> **Required tasks**
- a) According to the passage describing the breathing system's case, what controls the flow of oxygen from the oxygen bottle into the system?
- b) Continue the passage describing the breathing system's case from where it stops.

> **Passage to read**
━━━━

On the lower left-hand corner of the case 102, a PAPR inlet 324 is configured to couple with the PAPR 104 (shown in other figures). A barrel valve 326 is coupled with the PAPR inlet 324 and regulates PAPR gas flow into the case 102. A cooler 328 includes a number of fins or other heat transfer structure in order to facilitate cooling of gas after carbon dioxide scrubbing has occurred. In some configurations, gas from the PAPR is routed through a PAPR inlet tube 330 to the cooler 328 and over its fins to dissipate heat.

An oxygen bottle 106 is coupled to the system 100 by the oxygen bottle valve 332. An oxygen bottle regulator 334 controls flow of oxygen from the oxygen bottle 106 into the system 100. A sensor suite 336 is in the upper left-hand corner of the case 102. The sensor suite 336 housing houses a check valve and senses a number of parameters of the gas flowing from the system 100 into the mask 112.

━━━━

> **Provided data**
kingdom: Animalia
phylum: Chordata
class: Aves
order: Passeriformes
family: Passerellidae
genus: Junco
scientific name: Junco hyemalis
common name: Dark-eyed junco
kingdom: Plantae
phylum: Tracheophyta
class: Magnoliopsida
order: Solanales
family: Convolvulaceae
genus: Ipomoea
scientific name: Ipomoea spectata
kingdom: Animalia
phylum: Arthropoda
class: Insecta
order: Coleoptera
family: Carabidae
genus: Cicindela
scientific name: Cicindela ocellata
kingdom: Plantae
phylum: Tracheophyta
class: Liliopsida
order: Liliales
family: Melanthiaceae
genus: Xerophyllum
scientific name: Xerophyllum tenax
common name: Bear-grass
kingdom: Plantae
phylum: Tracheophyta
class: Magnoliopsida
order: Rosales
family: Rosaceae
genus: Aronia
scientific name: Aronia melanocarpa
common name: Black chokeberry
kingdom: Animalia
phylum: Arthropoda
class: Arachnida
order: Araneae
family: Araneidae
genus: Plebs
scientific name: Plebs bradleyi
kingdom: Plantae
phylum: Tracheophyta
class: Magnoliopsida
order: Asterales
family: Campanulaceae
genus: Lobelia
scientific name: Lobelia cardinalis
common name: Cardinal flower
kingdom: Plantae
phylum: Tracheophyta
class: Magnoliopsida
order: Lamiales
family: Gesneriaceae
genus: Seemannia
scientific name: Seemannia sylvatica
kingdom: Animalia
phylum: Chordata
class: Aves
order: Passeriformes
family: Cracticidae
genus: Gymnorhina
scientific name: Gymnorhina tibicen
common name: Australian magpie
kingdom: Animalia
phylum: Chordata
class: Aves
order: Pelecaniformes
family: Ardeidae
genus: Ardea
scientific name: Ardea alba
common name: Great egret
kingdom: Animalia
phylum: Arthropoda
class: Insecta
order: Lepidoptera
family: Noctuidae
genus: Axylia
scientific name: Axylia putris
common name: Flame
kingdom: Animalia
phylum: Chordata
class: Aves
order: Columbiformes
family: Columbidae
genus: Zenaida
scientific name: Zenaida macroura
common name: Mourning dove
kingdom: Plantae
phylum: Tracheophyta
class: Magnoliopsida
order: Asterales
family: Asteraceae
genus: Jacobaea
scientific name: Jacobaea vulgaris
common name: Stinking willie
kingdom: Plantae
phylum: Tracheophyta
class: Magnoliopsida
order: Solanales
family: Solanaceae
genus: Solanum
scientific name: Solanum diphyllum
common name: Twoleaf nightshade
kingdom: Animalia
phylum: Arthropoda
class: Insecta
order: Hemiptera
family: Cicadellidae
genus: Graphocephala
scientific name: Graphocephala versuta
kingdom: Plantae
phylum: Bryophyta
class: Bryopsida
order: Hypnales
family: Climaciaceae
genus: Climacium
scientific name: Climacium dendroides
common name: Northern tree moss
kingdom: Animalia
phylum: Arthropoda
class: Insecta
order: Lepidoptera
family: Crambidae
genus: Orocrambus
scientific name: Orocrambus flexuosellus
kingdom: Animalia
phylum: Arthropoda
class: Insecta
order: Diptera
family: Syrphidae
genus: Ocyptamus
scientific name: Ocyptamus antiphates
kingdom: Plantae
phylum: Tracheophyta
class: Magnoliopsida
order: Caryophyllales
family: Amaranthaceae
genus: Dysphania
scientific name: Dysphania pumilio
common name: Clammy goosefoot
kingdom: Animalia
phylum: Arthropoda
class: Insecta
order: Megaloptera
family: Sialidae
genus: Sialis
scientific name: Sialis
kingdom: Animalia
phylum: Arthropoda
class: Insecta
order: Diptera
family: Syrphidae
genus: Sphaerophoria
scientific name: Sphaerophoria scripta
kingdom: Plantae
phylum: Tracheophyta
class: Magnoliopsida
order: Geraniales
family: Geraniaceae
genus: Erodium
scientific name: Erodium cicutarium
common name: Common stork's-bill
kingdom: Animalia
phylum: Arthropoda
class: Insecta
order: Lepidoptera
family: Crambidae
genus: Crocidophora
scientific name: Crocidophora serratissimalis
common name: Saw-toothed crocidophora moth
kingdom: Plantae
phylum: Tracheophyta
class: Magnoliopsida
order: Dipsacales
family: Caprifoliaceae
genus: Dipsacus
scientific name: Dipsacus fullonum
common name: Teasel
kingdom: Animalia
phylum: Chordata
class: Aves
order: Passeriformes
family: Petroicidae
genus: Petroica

━━━━

> **Answer set**
- a) The oxygen bottle regulator 334.

- b)
FIG. 4 illustrates a side view of the system 100. A number of low-profile latches 404, 406, 408, and 409 latch the lid 202 down to the case 102 and is configured to form an air-tight seal when the lid 202 is latched to the case 102. The PAPR 104 is coupled with the system 100 via the PAPR hose 410.

Referring to FIG. 5, the other side of the case 102 is shown, with the lid 202 open. The carbon dioxide bottle 110 is coupled to the system 100 via the carbon dioxide valve 508, and the inflow of carbon dioxide is controlled by the carbon dioxide bottle regulator 510. The case 102 has a number of low-profile latches 502, 504, 506, and 507. These latches work in conjunction with latches 404, 406, 408, and 409 to latch the lid 202 to the case 102 and via the case seal 512 forms an air-tight seal when the lid 202 is latched.

FIG. 6 shows an overhead view of the system 100. The system is coupled with the mask 112 via inhalation hose 602 and exhalation hose 604.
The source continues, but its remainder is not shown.